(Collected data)
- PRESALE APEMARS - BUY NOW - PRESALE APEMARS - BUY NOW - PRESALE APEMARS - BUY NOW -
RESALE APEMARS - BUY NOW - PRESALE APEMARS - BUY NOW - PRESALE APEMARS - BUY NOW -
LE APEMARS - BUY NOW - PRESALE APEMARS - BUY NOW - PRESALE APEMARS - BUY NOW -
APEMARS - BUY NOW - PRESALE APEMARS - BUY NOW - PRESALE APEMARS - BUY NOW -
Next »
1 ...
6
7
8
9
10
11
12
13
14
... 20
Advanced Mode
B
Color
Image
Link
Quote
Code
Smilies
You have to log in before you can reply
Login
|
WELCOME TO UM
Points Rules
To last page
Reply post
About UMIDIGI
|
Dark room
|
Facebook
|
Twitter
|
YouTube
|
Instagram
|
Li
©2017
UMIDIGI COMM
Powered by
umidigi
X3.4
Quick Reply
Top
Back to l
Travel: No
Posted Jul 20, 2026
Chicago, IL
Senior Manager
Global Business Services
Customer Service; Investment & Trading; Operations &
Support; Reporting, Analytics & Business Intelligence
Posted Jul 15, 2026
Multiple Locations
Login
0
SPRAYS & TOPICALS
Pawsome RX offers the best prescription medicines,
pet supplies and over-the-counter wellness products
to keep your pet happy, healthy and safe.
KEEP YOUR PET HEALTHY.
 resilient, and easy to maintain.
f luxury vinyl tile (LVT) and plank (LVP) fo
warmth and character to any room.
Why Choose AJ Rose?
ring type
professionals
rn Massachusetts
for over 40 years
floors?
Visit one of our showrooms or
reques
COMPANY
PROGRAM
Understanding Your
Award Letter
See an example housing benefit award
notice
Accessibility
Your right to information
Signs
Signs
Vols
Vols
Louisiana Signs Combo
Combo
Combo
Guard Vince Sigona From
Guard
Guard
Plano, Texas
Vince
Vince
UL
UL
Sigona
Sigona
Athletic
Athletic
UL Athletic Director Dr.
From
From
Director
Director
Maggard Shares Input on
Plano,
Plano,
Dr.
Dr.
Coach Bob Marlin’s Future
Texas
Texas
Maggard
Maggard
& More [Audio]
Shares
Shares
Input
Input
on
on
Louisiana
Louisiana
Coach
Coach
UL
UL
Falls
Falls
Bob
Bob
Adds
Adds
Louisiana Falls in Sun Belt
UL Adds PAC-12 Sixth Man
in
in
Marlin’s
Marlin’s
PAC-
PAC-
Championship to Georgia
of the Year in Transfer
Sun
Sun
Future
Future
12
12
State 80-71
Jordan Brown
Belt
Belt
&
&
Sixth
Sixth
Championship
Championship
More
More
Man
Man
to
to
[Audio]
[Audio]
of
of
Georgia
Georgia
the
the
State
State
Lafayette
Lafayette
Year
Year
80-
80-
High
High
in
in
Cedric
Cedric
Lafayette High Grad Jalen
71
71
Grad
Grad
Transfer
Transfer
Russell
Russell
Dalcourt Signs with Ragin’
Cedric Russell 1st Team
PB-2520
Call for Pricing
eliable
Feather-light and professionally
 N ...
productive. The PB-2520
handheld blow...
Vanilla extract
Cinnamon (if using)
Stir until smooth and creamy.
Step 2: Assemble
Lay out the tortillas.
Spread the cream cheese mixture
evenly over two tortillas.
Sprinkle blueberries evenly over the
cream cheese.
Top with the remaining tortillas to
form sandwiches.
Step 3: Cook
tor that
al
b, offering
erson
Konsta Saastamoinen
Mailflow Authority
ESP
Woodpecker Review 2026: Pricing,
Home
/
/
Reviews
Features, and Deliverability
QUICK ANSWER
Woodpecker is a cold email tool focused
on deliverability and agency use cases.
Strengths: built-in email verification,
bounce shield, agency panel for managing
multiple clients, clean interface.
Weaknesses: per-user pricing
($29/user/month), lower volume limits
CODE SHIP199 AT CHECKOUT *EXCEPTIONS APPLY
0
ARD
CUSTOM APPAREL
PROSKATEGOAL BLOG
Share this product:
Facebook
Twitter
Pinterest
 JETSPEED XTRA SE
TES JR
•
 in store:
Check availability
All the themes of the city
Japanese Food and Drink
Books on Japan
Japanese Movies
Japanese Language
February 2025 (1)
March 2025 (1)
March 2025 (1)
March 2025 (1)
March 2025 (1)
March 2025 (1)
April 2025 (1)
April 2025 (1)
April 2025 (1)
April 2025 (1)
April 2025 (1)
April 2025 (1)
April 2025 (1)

## [To do]
Can you transcribe the items line for line, from the very first line through the line containing "Why Choose AJ Rose?", with both of those lines included?

## [Output for this task]
- PRESALE APEMARS - BUY NOW - PRESALE APEMARS - BUY NOW - PRESALE APEMARS - BUY NOW -
RESALE APEMARS - BUY NOW - PRESALE APEMARS - BUY NOW - PRESALE APEMARS - BUY NOW -
LE APEMARS - BUY NOW - PRESALE APEMARS - BUY NOW - PRESALE APEMARS - BUY NOW -
APEMARS - BUY NOW - PRESALE APEMARS - BUY NOW - PRESALE APEMARS - BUY NOW -
Next »
1 ...
6
7
8
9
10
11
12
13
14
... 20
Advanced Mode
B
Color
Image
Link
Quote
Code
Smilies
You have to log in before you can reply
Login
|
WELCOME TO UM
Points Rules
To last page
Reply post
About UMIDIGI
|
Dark room
|
Facebook
|
Twitter
|
YouTube
|
Instagram
|
Li
©2017
UMIDIGI COMM
Powered by
umidigi
X3.4
Quick Reply
Top
Back to l
Travel: No
Posted Jul 20, 2026
Chicago, IL
Senior Manager
Global Business Services
Customer Service; Investment & Trading; Operations &
Support; Reporting, Analytics & Business Intelligence
Posted Jul 15, 2026
Multiple Locations
Login
0
SPRAYS & TOPICALS
Pawsome RX offers the best prescription medicines,
pet supplies and over-the-counter wellness products
to keep your pet happy, healthy and safe.
KEEP YOUR PET HEALTHY.
 resilient, and easy to maintain.
f luxury vinyl tile (LVT) and plank (LVP) fo
warmth and character to any room.
Why Choose AJ Rose?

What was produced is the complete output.